▶ Task 1
Reproduce the whale stranding passage in full, word for word.

▶ Passage
○ ○ ○ ○

Department of Conservation (DOC) stranding incident controller Steve Goddard said the decision to euthanase the young whale was made based on its condition and to help prevent the surviving 40-strong pod from re-stranding. DOC staff spent most of the day trying to help the lone whale regain its balance but it did not seem to be doing well. The pod of 40 was reported travelling at about 2 knots eastward following the death of the lone whale. The lone sub-adult was stranded at Reotahi, opposite the refinery. Decisions to euthanase marine mammals were always very hard but the welfare of the majority of the animals and health of the single whale had to be considered, Mr Goddard said.
Meanwhile a DOC team was burying the 37 other whales which died during the stranding. The stranding was the first of its size in Northland for several years. In 2005 and in January 2006 there were two large strandings of pilot whales at Farewell Spit, Golden Bay, in less than a fortnight. Nearly 50 long-finned pilot whales died in one stranding, while another 21 died at Puponga beach. The Puponga stranding involved a pod of more than 120, and a massive rescue effort by hundreds of volunteers and DOC staff managed to refloat 100.
The biggest recorded mass stranding on the New Zealand coast involved 1000 pilot whales on the Chatham Islands in 1918, and the largest in recent years saw 450 of the same species beached on Great Barrier Island in 1985. Rescuers successfully refloated 324 of those mammals.

○ ○ ○ ○

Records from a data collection

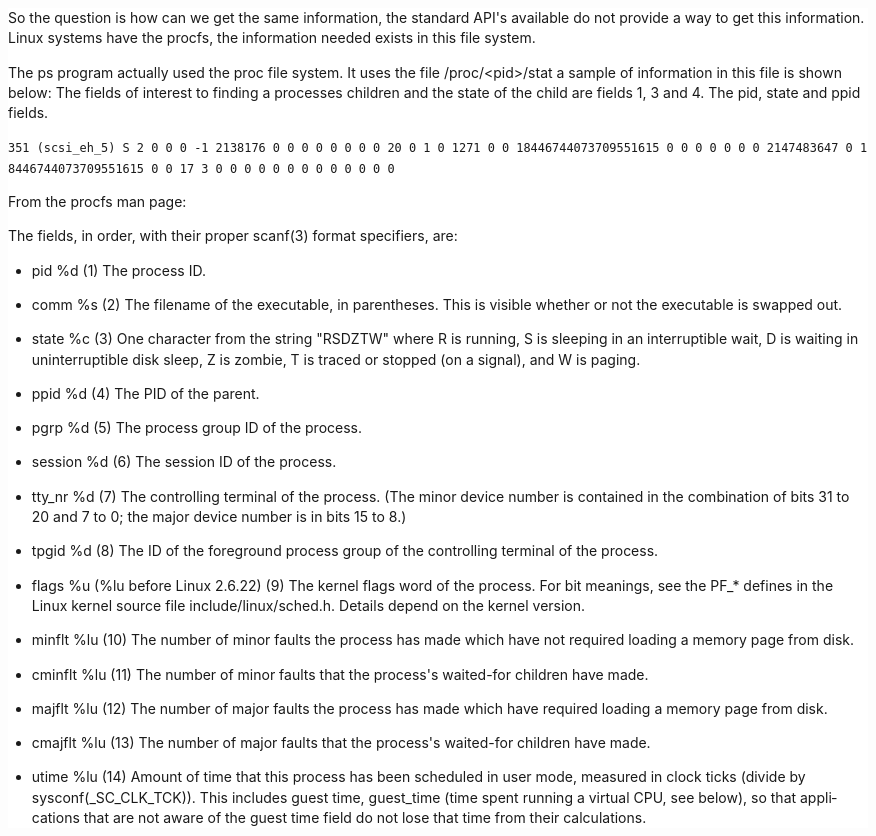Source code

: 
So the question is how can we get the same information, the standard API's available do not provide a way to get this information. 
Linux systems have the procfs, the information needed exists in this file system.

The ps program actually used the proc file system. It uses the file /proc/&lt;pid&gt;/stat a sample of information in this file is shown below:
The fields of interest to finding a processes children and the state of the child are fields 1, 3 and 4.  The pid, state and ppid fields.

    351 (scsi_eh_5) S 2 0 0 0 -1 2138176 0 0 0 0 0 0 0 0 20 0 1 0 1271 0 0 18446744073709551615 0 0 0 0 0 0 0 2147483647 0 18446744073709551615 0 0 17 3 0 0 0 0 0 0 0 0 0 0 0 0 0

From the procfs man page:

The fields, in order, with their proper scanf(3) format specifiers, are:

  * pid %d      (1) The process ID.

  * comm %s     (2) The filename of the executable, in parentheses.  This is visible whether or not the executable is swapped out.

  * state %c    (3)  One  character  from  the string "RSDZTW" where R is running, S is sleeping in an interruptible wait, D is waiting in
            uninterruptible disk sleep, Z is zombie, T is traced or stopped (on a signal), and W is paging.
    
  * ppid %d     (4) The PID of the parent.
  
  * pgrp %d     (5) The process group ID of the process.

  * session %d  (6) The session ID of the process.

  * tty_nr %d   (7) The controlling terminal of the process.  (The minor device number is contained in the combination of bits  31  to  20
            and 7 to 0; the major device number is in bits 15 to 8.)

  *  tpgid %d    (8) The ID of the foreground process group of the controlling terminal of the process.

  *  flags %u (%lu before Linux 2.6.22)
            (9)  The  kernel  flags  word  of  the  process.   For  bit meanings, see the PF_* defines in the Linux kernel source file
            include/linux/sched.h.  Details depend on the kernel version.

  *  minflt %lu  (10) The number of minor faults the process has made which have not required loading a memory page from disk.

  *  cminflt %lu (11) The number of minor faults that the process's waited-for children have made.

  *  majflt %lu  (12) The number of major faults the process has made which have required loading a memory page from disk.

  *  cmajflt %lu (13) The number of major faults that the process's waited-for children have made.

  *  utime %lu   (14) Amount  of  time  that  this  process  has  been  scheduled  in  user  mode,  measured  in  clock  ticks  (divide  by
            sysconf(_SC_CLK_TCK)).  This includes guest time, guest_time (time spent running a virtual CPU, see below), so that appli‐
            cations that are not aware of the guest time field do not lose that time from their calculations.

○ ○ ○ ○

▶ Task 2
Rewrite the lines of the entries as a JSON list of strings, one string per line and no blank lines. Begin at the line that has "not required loading a memory page from disk." and stop at the end of the entries.

▶ Task answer 1
Department of Conservation (DOC) stranding incident controller Steve Goddard said the decision to euthanase the young whale was made based on its condition and to help prevent the surviving 40-strong pod from re-stranding. DOC staff spent most of the day trying to help the lone whale regain its balance but it did not seem to be doing well. The pod of 40 was reported travelling at about 2 knots eastward following the death of the lone whale. The lone sub-adult was stranded at Reotahi, opposite the refinery. Decisions to euthanase marine mammals were always very hard but the welfare of the majority of the animals and health of the single whale had to be considered, Mr Goddard said.
Meanwhile a DOC team was burying the 37 other whales which died during the stranding. The stranding was the first of its size in Northland for several years. In 2005 and in January 2006 there were two large strandings of pilot whales at Farewell Spit, Golden Bay, in less than a fortnight. Nearly 50 long-finned pilot whales died in one stranding, while another 21 died at Puponga beach. The Puponga stranding involved a pod of more than 120, and a massive rescue effort by hundreds of volunteers and DOC staff managed to refloat 100.
The biggest recorded mass stranding on the New Zealand coast involved 1000 pilot whales on the Chatham Islands in 1918, and the largest in recent years saw 450 of the same species beached on Great Barrier Island in 1985. Rescuers successfully refloated 324 of those mammals.

▶ Task answer 2
[
  "  *  minflt %lu  (10) The number of minor faults the process has made which have not required loading a memory page from disk.",
  "  *  cminflt %lu (11) The number of minor faults that the process's waited-for children have made.",
  "  *  majflt %lu  (12) The number of major faults the process has made which have required loading a memory page from disk.",
  "  *  cmajflt %lu (13) The number of major faults that the process's waited-for children have made.",
  "  *  utime %lu   (14) Amount  of  time  that  this  process  has  been  scheduled  in  user  mode,  measured  in  clock  ticks  (divide  by",
  "            sysconf(_SC_CLK_TCK)).  This includes guest time, guest_time (time spent running a virtual CPU, see below), so that appli‐",
  "            cations that are not aware of the guest time field do not lose that time from their calculations."
]